Anytime Kid. Your spreadsheet will also help you with the design of cantilever sheet piles, soldier beams and timber retaining walls.

As hokie66 mentioned, to get you factor of safety for overturning and sliding, just use the unfactored earth pressures. For Stem design, you will need to get your Vu and Mu (factored) and then also compare it to PhiVc and PhiMn. I don't count on the soil cover above the toe for resisting calculations. i also discount any cohesion in the Actie backfill.

Go to this website and watch the Retaining Wall video and Download the Powerpoint notes.

http://anc-tbquimby01.uaa.alaska.edu/courses/ce433/Quimby/ce43310.htm

Then get from your library (as opposed to purchasing)Ferguson, Breen and Jirsa's "Reinforced Concrete Fundamentals", 1988 (5th edition) to get the structural design details. To do the shear key design at top of footing + all the geotechnical aspects, get from your library "Foundation Design" by Cernica, 1995. The online notes + these two references will answer all of your analysis and design questions. All of these suggestions are incorporated in this program:

http://www.soilstructure.com/cantileverretainingwall.html

Then comes the detailing. For this you can buy "Standard Cantilever Retaining Walls", 1976 by Newman.

For footing design- I find it easier to think of it as heel slab and toe slab. See Dr. Quimby's video link above. Don't forget to throw in T & S reinforcement.

One thing that many U.S. textbooks don't cover but is covered by F.D.C. Henry's 1986 "The Design and Construction of Engineering Foundations" are two items. First is the deflection of the stem. Most often, the stem does not deflect enough to be in the Active state, so use a K value between Active and At Rest state. Second, to avoid differential settlement, the toe bearing pressure must not be more than 3 times the heel bearing pressure.

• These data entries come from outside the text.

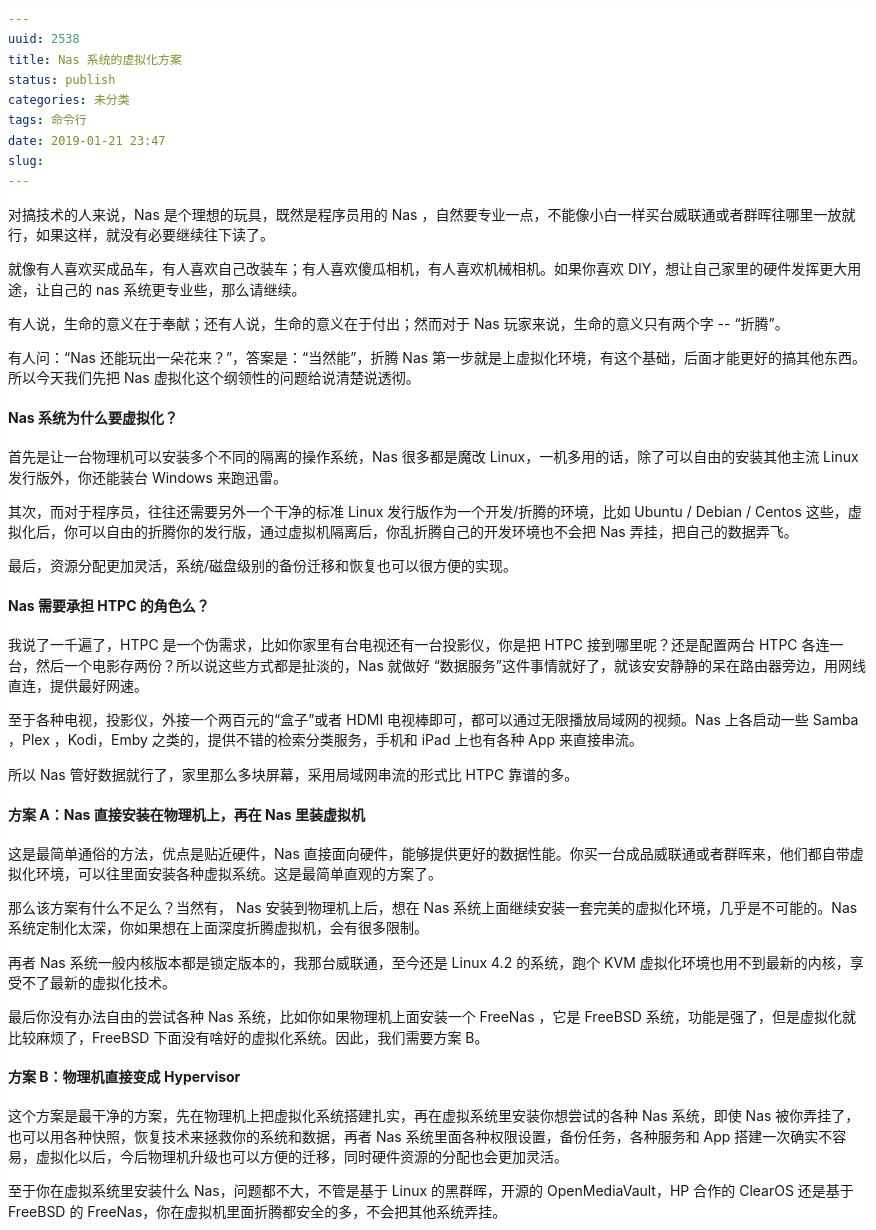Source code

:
 ```yaml
---
uuid: 2538
title: Nas 系统的虚拟化方案
status: publish
categories: 未分类
tags: 命令行
date: 2019-01-21 23:47
slug: 
---
```

对搞技术的人来说，Nas 是个理想的玩具，既然是程序员用的 Nas ，自然要专业一点，不能像小白一样买台威联通或者群晖往哪里一放就行，如果这样，就没有必要继续往下读了。

就像有人喜欢买成品车，有人喜欢自己改装车；有人喜欢傻瓜相机，有人喜欢机械相机。如果你喜欢 DIY，想让自己家里的硬件发挥更大用途，让自己的 nas 系统更专业些，那么请继续。

有人说，生命的意义在于奉献；还有人说，生命的意义在于付出；然而对于 Nas 玩家来说，生命的意义只有两个字 -- “折腾”。

有人问：“Nas 还能玩出一朵花来？”，答案是：“当然能”，折腾 Nas 第一步就是上虚拟化环境，有这个基础，后面才能更好的搞其他东西。所以今天我们先把 Nas 虚拟化这个纲领性的问题给说清楚说透彻。


#### Nas 系统为什么要虚拟化？

首先是让一台物理机可以安装多个不同的隔离的操作系统，Nas 很多都是魔改 Linux，一机多用的话，除了可以自由的安装其他主流 Linux 发行版外，你还能装台 Windows 来跑迅雷。

其次，而对于程序员，往往还需要另外一个干净的标准 Linux 发行版作为一个开发/折腾的环境，比如 Ubuntu / Debian / Centos 这些，虚拟化后，你可以自由的折腾你的发行版，通过虚拟机隔离后，你乱折腾自己的开发环境也不会把 Nas 弄挂，把自己的数据弄飞。

最后，资源分配更加灵活，系统/磁盘级别的备份迁移和恢复也可以很方便的实现。



#### Nas 需要承担 HTPC 的角色么？

我说了一千遍了，HTPC 是一个伪需求，比如你家里有台电视还有一台投影仪，你是把 HTPC 接到哪里呢？还是配置两台 HTPC 各连一台，然后一个电影存两份？所以说这些方式都是扯淡的，Nas 就做好 “数据服务”这件事情就好了，就该安安静静的呆在路由器旁边，用网线直连，提供最好网速。

至于各种电视，投影仪，外接一个两百元的“盒子”或者 HDMI 电视棒即可，都可以通过无限播放局域网的视频。Nas 上各启动一些 Samba ，Plex ，Kodi，Emby 之类的，提供不错的检索分类服务，手机和 iPad 上也有各种 App 来直接串流。

所以 Nas 管好数据就行了，家里那么多块屏幕，采用局域网串流的形式比 HTPC 靠谱的多。


#### 方案 A：Nas 直接安装在物理机上，再在 Nas 里装虚拟机

这是最简单通俗的方法，优点是贴近硬件，Nas 直接面向硬件，能够提供更好的数据性能。你买一台成品威联通或者群晖来，他们都自带虚拟化环境，可以往里面安装各种虚拟系统。这是最简单直观的方案了。

那么该方案有什么不足么？当然有， Nas 安装到物理机上后，想在 Nas 系统上面继续安装一套完美的虚拟化环境，几乎是不可能的。Nas 系统定制化太深，你如果想在上面深度折腾虚拟机，会有很多限制。

再者 Nas 系统一般内核版本都是锁定版本的，我那台威联通，至今还是 Linux 4.2 的系统，跑个 KVM 虚拟化环境也用不到最新的内核，享受不了最新的虚拟化技术。

最后你没有办法自由的尝试各种 Nas 系统，比如你如果物理机上面安装一个 FreeNas ，它是 FreeBSD 系统，功能是强了，但是虚拟化就比较麻烦了，FreeBSD 下面没有啥好的虚拟化系统。因此，我们需要方案 B。

#### 方案 B：物理机直接变成 Hypervisor

这个方案是最干净的方案，先在物理机上把虚拟化系统搭建扎实，再在虚拟系统里安装你想尝试的各种 Nas 系统，即使 Nas 被你弄挂了，也可以用各种快照，恢复技术来拯救你的系统和数据，再者 Nas 系统里面各种权限设置，备份任务，各种服务和 App 搭建一次确实不容易，虚拟化以后，今后物理机升级也可以方便的迁移，同时硬件资源的分配也会更加灵活。

至于你在虚拟系统里安装什么 Nas，问题都不大，不管是基于 Linux 的黑群晖，开源的 OpenMediaVault，HP 合作的 ClearOS 还是基于 FreeBSD 的 FreeNas，你在虚拟机里面折腾都安全的多，不会把其他系统弄挂。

Given the fact the most retwall footings are 4 to 7 ft or so, why would you have for instance 1950 psf bearing pressure on the toe and then only 75 psf on heel?

One final thing, in the corners of retaining walls, the earth pressure is really close to At rest State, so try to decrease stem reinforcement spacing accordingly. It is very enjoyable learning experience & you will see it is really involved subject. Good luck and keep us posted.